(EXERCISE DETAILS)
Reproduce the material below word for word, leaving out the pictures.

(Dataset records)
---------------
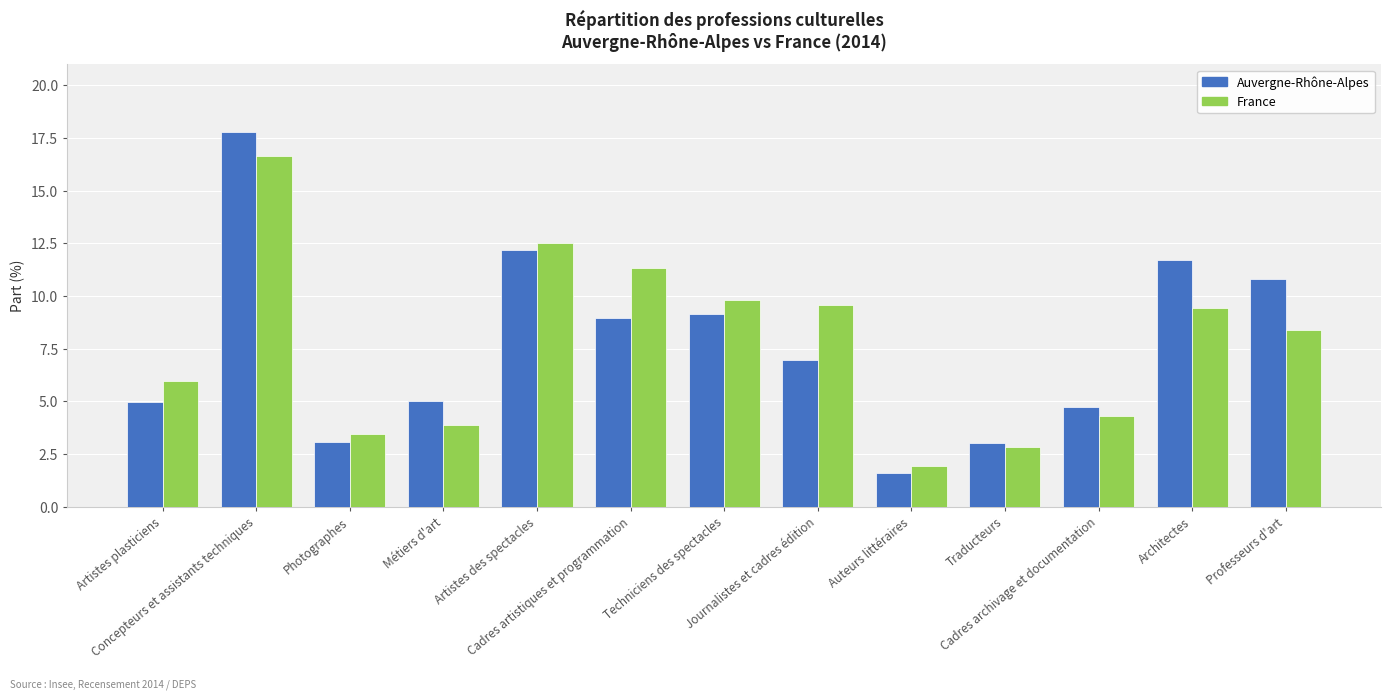

What is the difference between the second highest and minimum values in the Auvergne-Rhône-Alpes series?

10.6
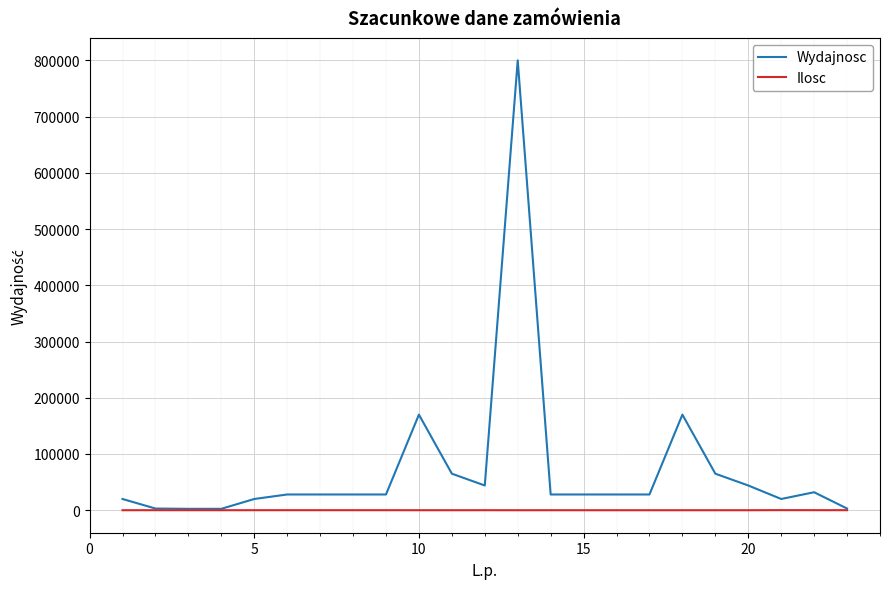

What is the maximum value shown in the chart?

800000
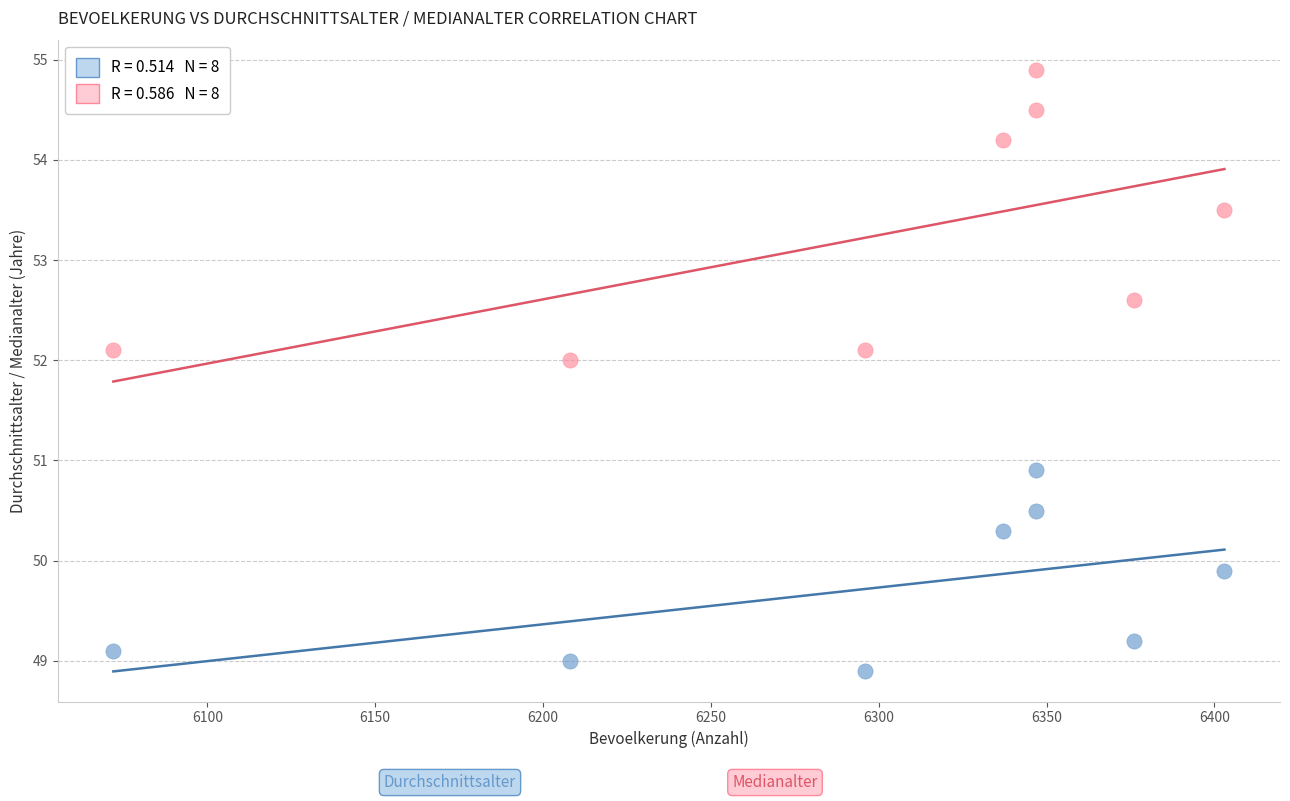

Across all data points, what is the range of X values (max minus min)?

331.0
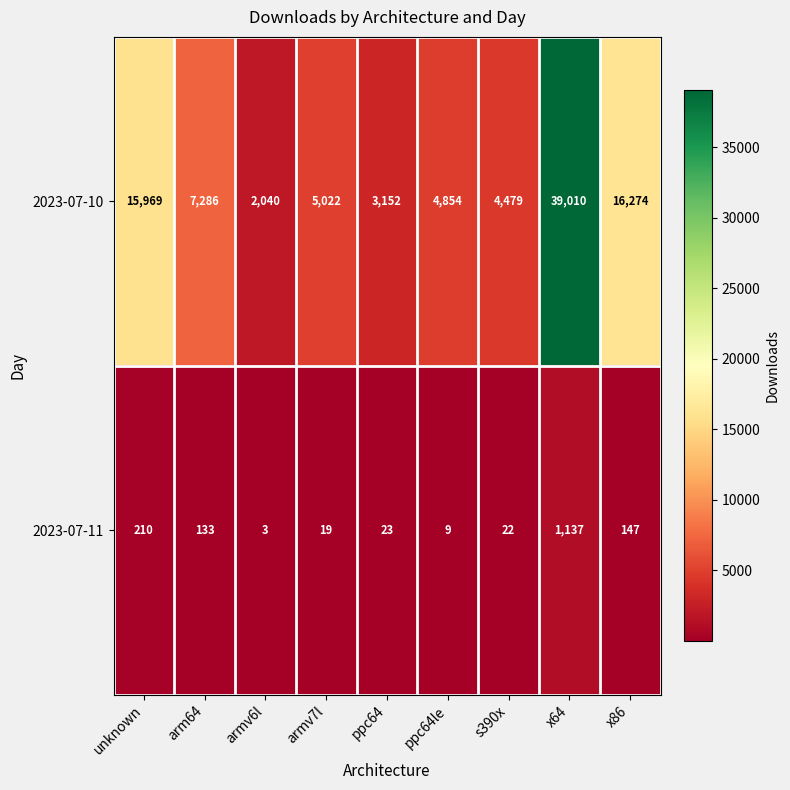

Reading right to left, list all the values displayed in this chart.

2023-07-10: x86=16274	x64=39010	s390x=4479	ppc64le=4854	ppc64=3152	armv7l=5022	armv6l=2040	arm64=7286	unknown=15969
2023-07-11: x86=147	x64=1137	s390x=22	ppc64le=9	ppc64=23	armv7l=19	armv6l=3	arm64=133	unknown=210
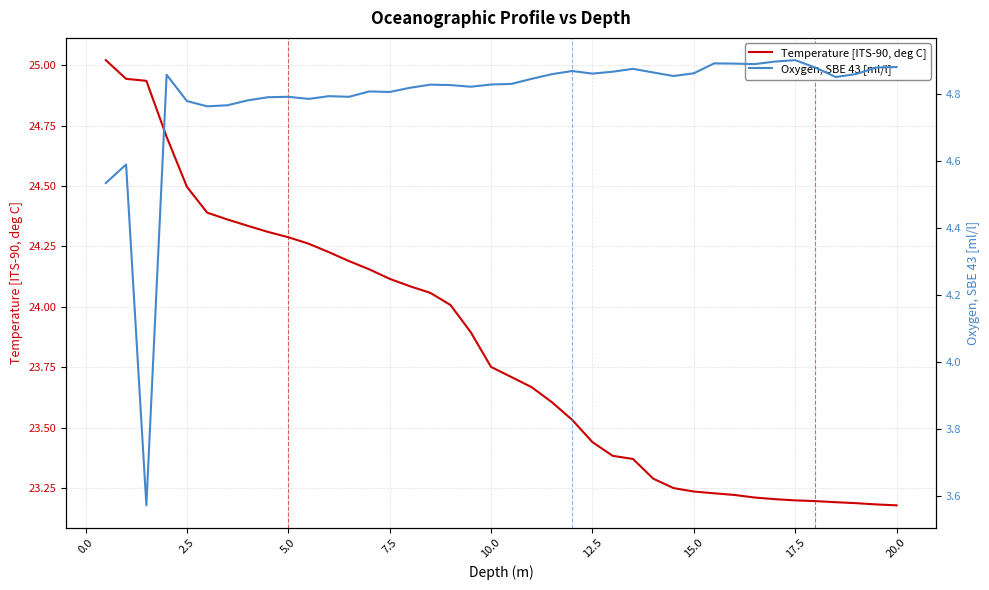

What value does the Oxygen, SBE 43 [ml/l] series have at 7.5?

4.8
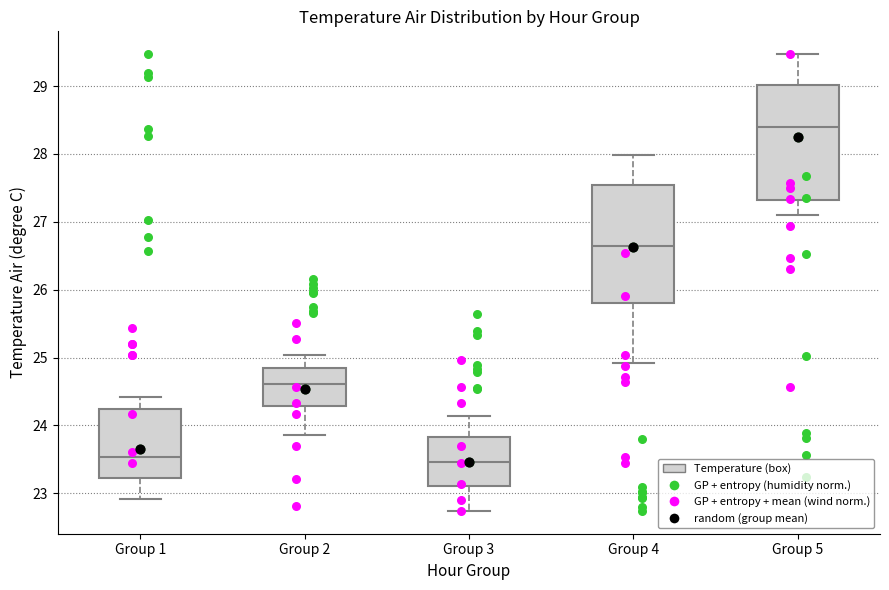

Reading left to right, transcribe this box plot: for each box, give where its median line is, the range the box spans, and where its two whiskers end, as read against the y-axis. The values are not printed on the chart, so give them approximately, as read against the axis.

Group 1: median 23.5, box 23.2 to 24.2, whiskers 22.9 to 24.4
Group 2: median 24.6, box 24.3 to 24.8, whiskers 23.9 to 25.0
Group 3: median 23.5, box 23.1 to 23.8, whiskers 22.7 to 24.1
Group 4: median 26.6, box 25.8 to 27.5, whiskers 24.9 to 28.0
Group 5: median 28.4, box 27.3 to 29.0, whiskers 27.1 to 29.5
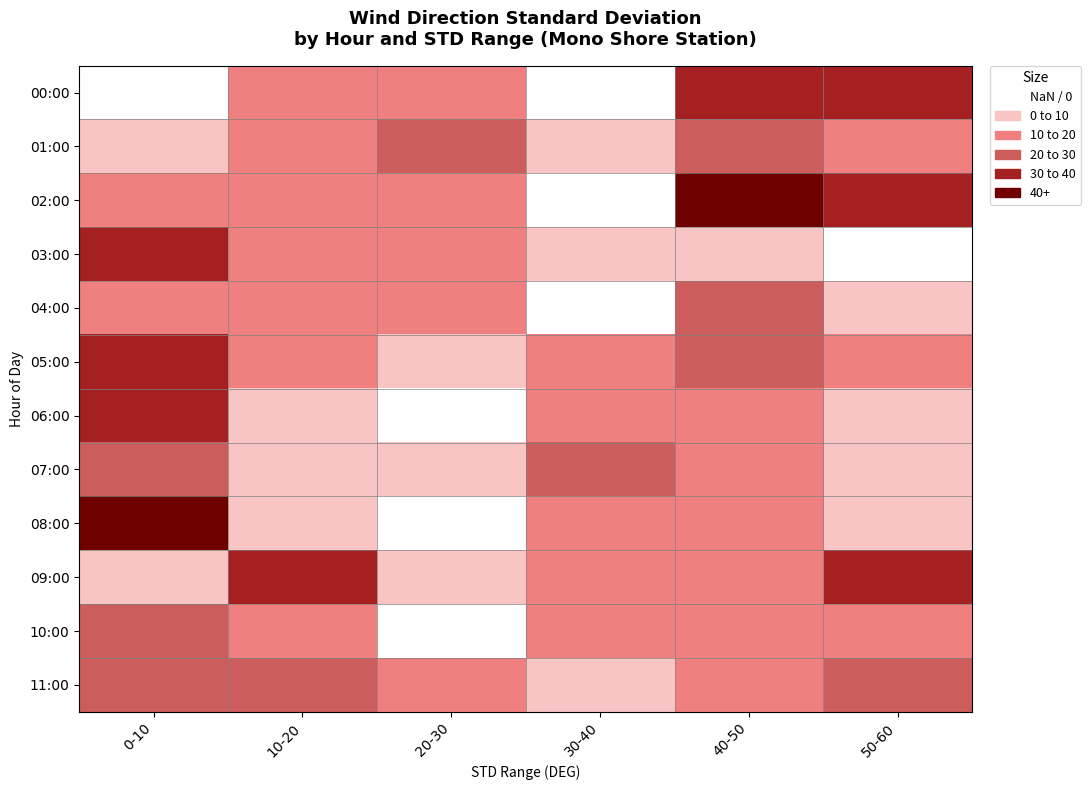

Between 10-20 and 20-30, which series saw the biggest shift?

09:00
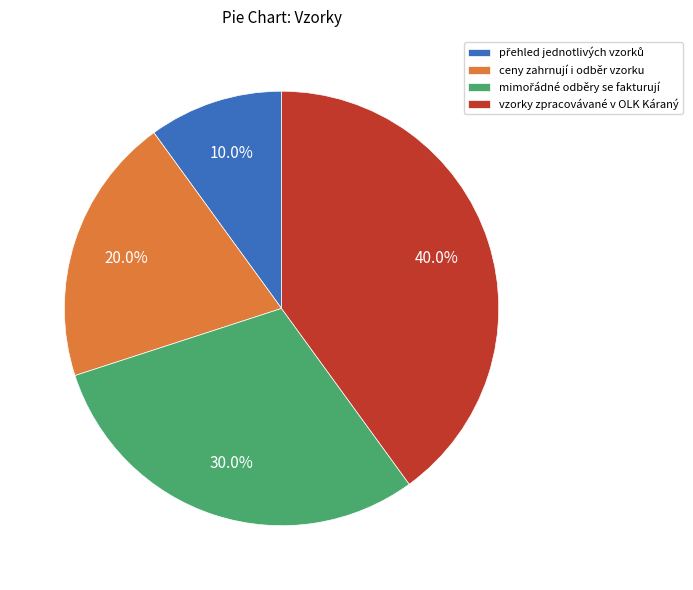

To the nearest percent, what is the difference between the largest and smallest slice percentages?

30%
---------------
(ANSWER SECTION)
What is the difference between the second highest and minimum values in the Auvergne-Rhône-Alpes series?

10.6

What is the maximum value shown in the chart?

800000

Across all data points, what is the range of X values (max minus min)?

331.0

Reading right to left, list all the values displayed in this chart.

2023-07-10: x86=16274	x64=39010	s390x=4479	ppc64le=4854	ppc64=3152	armv7l=5022	armv6l=2040	arm64=7286	unknown=15969
2023-07-11: x86=147	x64=1137	s390x=22	ppc64le=9	ppc64=23	armv7l=19	armv6l=3	arm64=133	unknown=210

What value does the Oxygen, SBE 43 [ml/l] series have at 7.5?

4.8

Reading left to right, transcribe this box plot: for each box, give where its median line is, the range the box spans, and where its two whiskers end, as read against the y-axis. The values are not printed on the chart, so give them approximately, as read against the axis.

Group 1: median 23.5, box 23.2 to 24.2, whiskers 22.9 to 24.4
Group 2: median 24.6, box 24.3 to 24.8, whiskers 23.9 to 25.0
Group 3: median 23.5, box 23.1 to 23.8, whiskers 22.7 to 24.1
Group 4: median 26.6, box 25.8 to 27.5, whiskers 24.9 to 28.0
Group 5: median 28.4, box 27.3 to 29.0, whiskers 27.1 to 29.5

Between 10-20 and 20-30, which series saw the biggest shift?

09:00

To the nearest percent, what is the difference between the largest and smallest slice percentages?

30%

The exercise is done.